[WHAT YOU NEED TO DO]:
Count every line below that holds the word "coordinate", and give the number with no other words.
━━━ PROVIDED MATERIAL
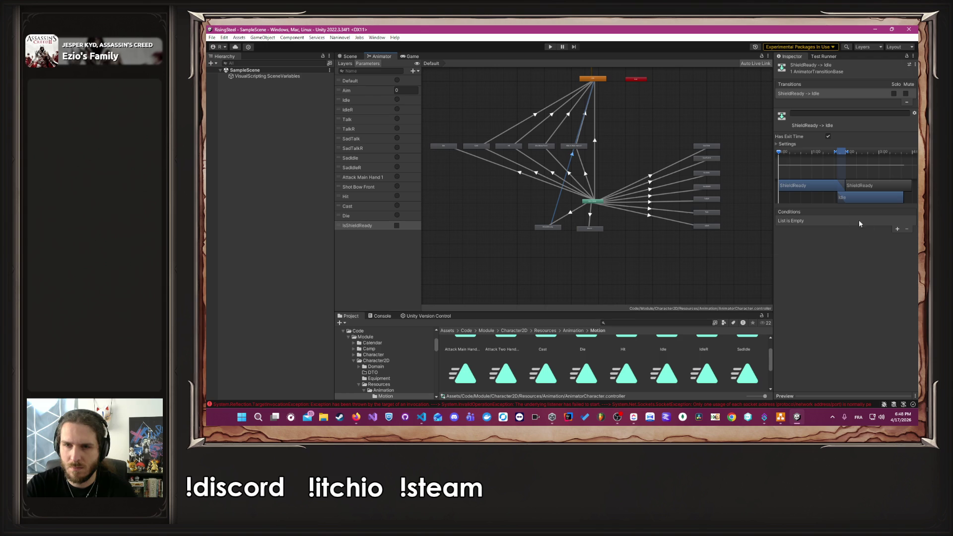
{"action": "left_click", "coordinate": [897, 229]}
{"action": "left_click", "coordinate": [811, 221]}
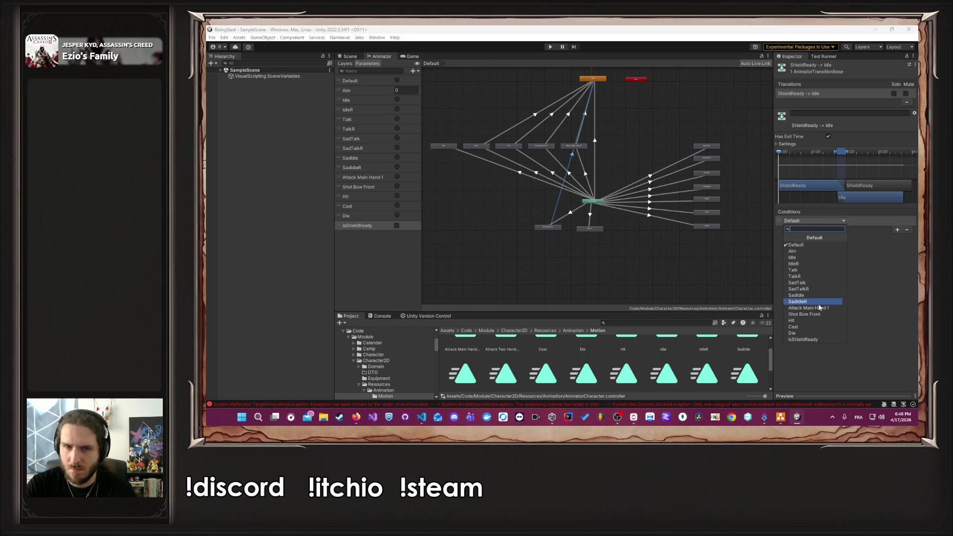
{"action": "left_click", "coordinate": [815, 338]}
━━━━━━
━━━ PROVIDED MATERIAL
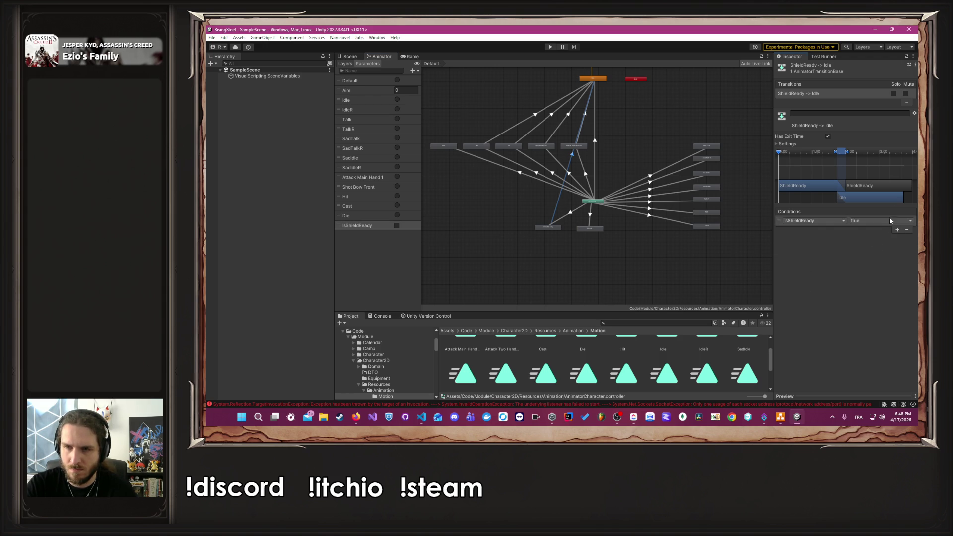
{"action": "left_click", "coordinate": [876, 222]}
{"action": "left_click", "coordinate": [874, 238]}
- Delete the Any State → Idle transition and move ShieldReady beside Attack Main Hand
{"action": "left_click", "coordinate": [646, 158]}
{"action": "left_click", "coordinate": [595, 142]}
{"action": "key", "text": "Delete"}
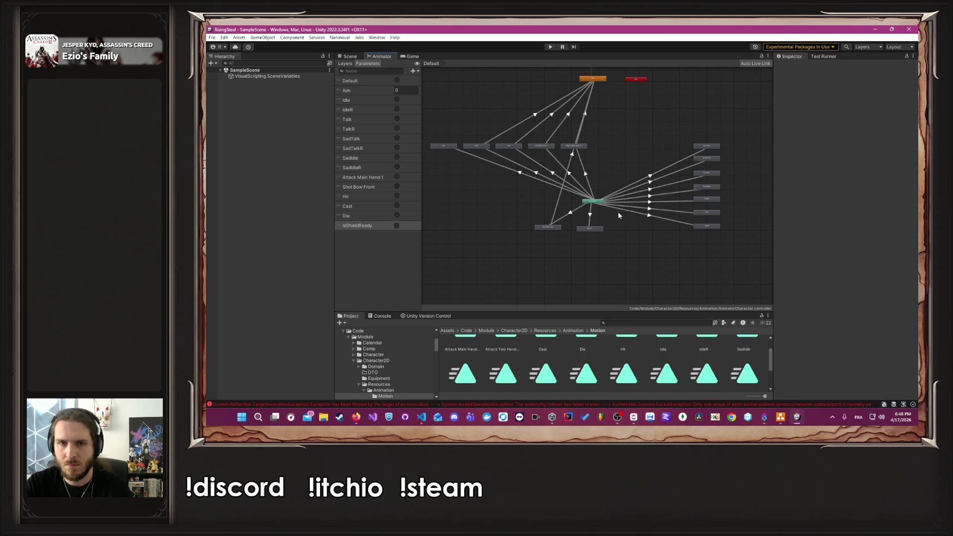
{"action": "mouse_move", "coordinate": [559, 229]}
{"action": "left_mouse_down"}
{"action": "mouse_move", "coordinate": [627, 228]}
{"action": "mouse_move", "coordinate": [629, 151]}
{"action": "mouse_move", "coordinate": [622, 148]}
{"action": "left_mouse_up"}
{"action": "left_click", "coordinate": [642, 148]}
━━━━━━
[RESPONSE AREA]:
12